The Historically Black Colleges and Universities and Other Minority Institutions (HBCU-OMI) Program—sponsored by the Office of Fossil Energy and Carbon Management (FECM) and administered by the National Energy Technology Laboratory (NETL)—invests in developing a U.S. workforce that is diverse and highly skilled in science, technology, engineering, and math (STEM) through training and education grants. The HBCU-OMI Program is transformative for student researchers who will shape the future of the clean energy sector.

From February through June 2022, FECM highlighted students conducting research in STEM fields through the HBCU-OMI Program. Learn more about one of these students below! 


Xian Wang

Xian Wang
Graduate Student (Ph.D.) in Physics, focused on quantum control and quantum computing
University of California, Riverside

What made you start pursuing studies in a STEM field and your particular area of specialization?
I believe that science and technology are the fundamental driving forces to make the world better. I feel that quantum information and computing could lead to revolutionary breakthroughs, which is why I decided to study the basics of quantum computing in graduate school.

What research topics and/or technical areas have you worked on through this HBCU-OMI Program?
As part of this HBCU-OMI program, I developed a gradient-based quantum control simulator1 that uses efficient analytical gradients in Python and MATLAB. This capability enables control of multiple qubit systems2 with external fields.

What aspect of your work through this program are you most proud of?
Through my research, I observed that multiple qubit systems can be studied with the fundamental principles of group theory3 based on the underlying symmetry of the system. This will greatly enhance the understanding and control of multiple qubit systems.

Have you published, or are you working on publishing any papers through your work in this program?
In related past work I published the following papers on quantum control algorithms:

Raza, A., Hong, C., Wang, X. X., Kumar, A., Shelton, C. R., & Wong, B. M. (2020) NIC-CAGE: An open-source software package for predicting optimal control fields in photo-excited chemical systems. Computer Physics Communications, 258, 107541.
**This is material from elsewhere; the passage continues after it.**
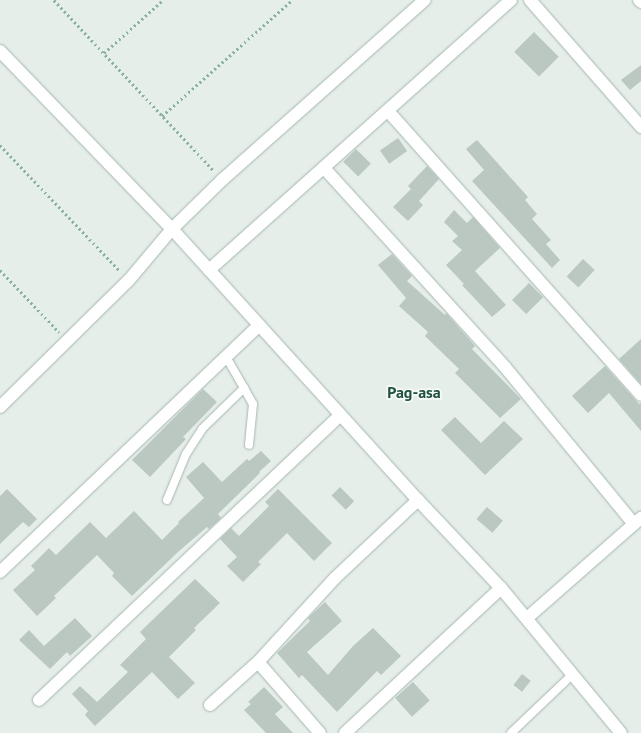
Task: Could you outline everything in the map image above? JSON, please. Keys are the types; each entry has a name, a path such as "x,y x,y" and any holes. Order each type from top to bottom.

Wang, X. X.; Kumar, A.; Shelton, C. R.; Wong, B. Harnessing deep neural networks to solve inverse problems in quantum dynamics: machine-learned predictions of time-dependent optimal control fields. Physical Chemistry Chemical Physics 2020, 22(40), 22889-22899.

I am currently working on a paper to extend these previous works for the qubits used in this HBCU-OMI Program.

How has your research through the HBCU-OMI Program helped you to learn more about your field and career opportunities?
This program helped me to establish my first study in quantum control / quantum information. My current study will potentially enhance the speed for controlling multiple qubit systems and push forward developments in this field.

Any final thoughts on your experience as a student in the HBCU-OMI Program?
I feel that a good understanding of fundamental principles using mathematics and science is important to innovative studies. When a topic becomes popular, many people try to seek quick opportunities, but only those who truly understand the underlying physics and mathematics will be successful.


To learn more about the HBCU-OMI Program, read our introductory blog post for this student spotlight series, download our infographic, and visit NETL’s University Training and Research page.  


1 A quantum simulator allows for the study of a quantum system in a programmable fashion.
2 A qubit, or quantum bit, is the basic unit of quantum information, the quantum version of the binary bit used in classical computing. A qubit is a two-state (or two-level) quantum-mechanical system, one of the simplest quantum systems displaying the peculiarity of quantum mechanics. A multiple qubit system is a collection of multiple qubits that is treated as one system.
3 Group theory is a mathematical discipline with applications to physical systems.